- Born: March 6, 1939 Philadelphia, Pennsylvania, U.S.
- Died: October 9, 2004 (aged 65) Marseilles, France
- Spouse(s): Elizabeth Greenwell (married 1960-before 1991); Suzanne (married 1993-2004)
- Children: 2

Academic background
- Doctoral advisor: Carl Christ Edwin Mills

Academic work
- Discipline: Macroeconomics Political economy
- School or tradition: Neo-Keynesian economics
- Institutions: Brown University
- Doctoral students: Robert King Mitsuru Taniuchi [ja]
- Notable ideas: General disequilibrium
- Website: Information at IDEAS / RePEc;

= Herschel Grossman =

American economist

Herschel Ivan Grossman (6 March 1939 – 9 October 2004) was an American economist best known for his work on general disequilibrium with Robert Barro in the 1970s and later work on property rights and the emergence of the state.

==Life and career==
Grossman grew up in Philadelphia, where he attended Central High School. He received a Bachelor of Arts from the University of Virginia (1960), a B.Phil. from the University of Oxford (1962), where he was a student at Merton College, and his Ph.D. from Johns Hopkins University (1965). Grossman collaborated with Barro to produce the influential article "A General Disequilibrium Model of Income," which, for many years, held the distinction of being the most cited article ever published in the American Economic Review. The article explored the idea that disequilibrium in one market can have spillover effects to another market, creating a distinction between notional demand and effective demand. Grossman and Barro expanded on their work and produced the classic textbook Money, Employment, and Inflation in 1976.
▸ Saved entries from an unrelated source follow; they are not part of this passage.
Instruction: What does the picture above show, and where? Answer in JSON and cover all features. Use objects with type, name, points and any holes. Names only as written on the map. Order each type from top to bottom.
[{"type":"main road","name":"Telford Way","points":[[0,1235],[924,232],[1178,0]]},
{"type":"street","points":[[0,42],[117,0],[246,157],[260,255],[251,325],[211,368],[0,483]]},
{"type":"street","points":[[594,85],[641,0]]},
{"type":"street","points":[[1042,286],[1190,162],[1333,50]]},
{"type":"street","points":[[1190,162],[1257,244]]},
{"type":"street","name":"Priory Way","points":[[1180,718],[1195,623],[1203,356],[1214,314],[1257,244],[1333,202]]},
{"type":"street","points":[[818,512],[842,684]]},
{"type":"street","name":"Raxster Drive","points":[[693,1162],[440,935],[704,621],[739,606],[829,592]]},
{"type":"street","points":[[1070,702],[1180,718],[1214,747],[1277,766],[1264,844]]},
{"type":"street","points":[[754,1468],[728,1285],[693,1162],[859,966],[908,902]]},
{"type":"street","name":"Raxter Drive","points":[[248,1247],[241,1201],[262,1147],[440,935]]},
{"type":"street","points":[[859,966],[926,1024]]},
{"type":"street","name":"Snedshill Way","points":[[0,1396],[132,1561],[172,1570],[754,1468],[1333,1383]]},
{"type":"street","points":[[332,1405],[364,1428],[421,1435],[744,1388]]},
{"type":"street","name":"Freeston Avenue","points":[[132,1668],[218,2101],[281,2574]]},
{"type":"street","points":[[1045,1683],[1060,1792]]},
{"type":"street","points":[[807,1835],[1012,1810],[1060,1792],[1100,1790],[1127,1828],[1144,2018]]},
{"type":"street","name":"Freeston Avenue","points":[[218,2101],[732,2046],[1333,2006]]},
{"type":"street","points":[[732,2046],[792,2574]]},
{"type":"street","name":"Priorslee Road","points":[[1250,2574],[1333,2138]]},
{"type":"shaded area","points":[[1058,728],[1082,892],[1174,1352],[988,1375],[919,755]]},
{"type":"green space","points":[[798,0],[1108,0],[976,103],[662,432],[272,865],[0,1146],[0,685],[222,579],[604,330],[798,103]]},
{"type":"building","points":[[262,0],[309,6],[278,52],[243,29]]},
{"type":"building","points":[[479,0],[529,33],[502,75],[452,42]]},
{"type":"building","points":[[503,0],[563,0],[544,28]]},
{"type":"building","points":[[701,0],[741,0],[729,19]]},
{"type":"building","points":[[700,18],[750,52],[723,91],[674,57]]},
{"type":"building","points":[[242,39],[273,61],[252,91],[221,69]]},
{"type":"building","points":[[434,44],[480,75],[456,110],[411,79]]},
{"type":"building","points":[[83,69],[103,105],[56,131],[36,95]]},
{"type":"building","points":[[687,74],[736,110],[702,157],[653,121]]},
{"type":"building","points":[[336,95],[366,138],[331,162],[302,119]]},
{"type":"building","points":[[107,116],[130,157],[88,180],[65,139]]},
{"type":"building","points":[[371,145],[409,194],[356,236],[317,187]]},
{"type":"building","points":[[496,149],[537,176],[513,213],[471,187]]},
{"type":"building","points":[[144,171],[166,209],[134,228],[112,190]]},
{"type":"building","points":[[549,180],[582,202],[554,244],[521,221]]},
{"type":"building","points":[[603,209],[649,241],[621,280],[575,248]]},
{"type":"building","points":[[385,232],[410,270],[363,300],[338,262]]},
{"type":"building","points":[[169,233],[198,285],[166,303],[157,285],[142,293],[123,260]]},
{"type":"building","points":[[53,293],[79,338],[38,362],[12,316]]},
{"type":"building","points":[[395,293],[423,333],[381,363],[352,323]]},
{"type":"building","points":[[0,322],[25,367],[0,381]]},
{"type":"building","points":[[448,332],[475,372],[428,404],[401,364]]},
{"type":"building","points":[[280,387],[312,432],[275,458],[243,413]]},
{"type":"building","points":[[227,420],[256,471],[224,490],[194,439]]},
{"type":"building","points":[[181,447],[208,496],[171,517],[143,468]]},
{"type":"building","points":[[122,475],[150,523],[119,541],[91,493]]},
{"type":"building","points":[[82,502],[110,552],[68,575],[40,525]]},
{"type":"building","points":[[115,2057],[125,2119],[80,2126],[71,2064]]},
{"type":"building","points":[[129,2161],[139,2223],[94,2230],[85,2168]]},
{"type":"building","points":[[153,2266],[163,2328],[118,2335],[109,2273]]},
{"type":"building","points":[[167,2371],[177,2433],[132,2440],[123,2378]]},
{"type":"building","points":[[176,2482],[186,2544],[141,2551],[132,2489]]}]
Following his work on disequilibrium, Grossman made several contributions to the study of economic policy and political economy. His work transitioned as he investigated the institutional frictions behind Keynesian macroeconomic models. Grossman's work in political economy included the study of conflict. In a 2003 paper he explored the use of expected future scarcity as an explanatory variable in current conflicts. Grossman also investigated property rights. He analyzed property rights formation under "common pool" situations, where all resources are initially held in common, and "initial claims" cases, where individuals have an initial claim to resources before rights are established. Grossman's work showed how property rights could emerge in a decentralized manner. Grossman also studied the trade-offs between a decentralized property rights and a centralized authority. He found a centralized authority would emerge when creating defensive work were relatively expensive and appropriations (taxation) were relatively easy. Otherwise, a decentralized system would emerge.

Grossman died suddenly in 2004 while attending a conference in Marseilles, France.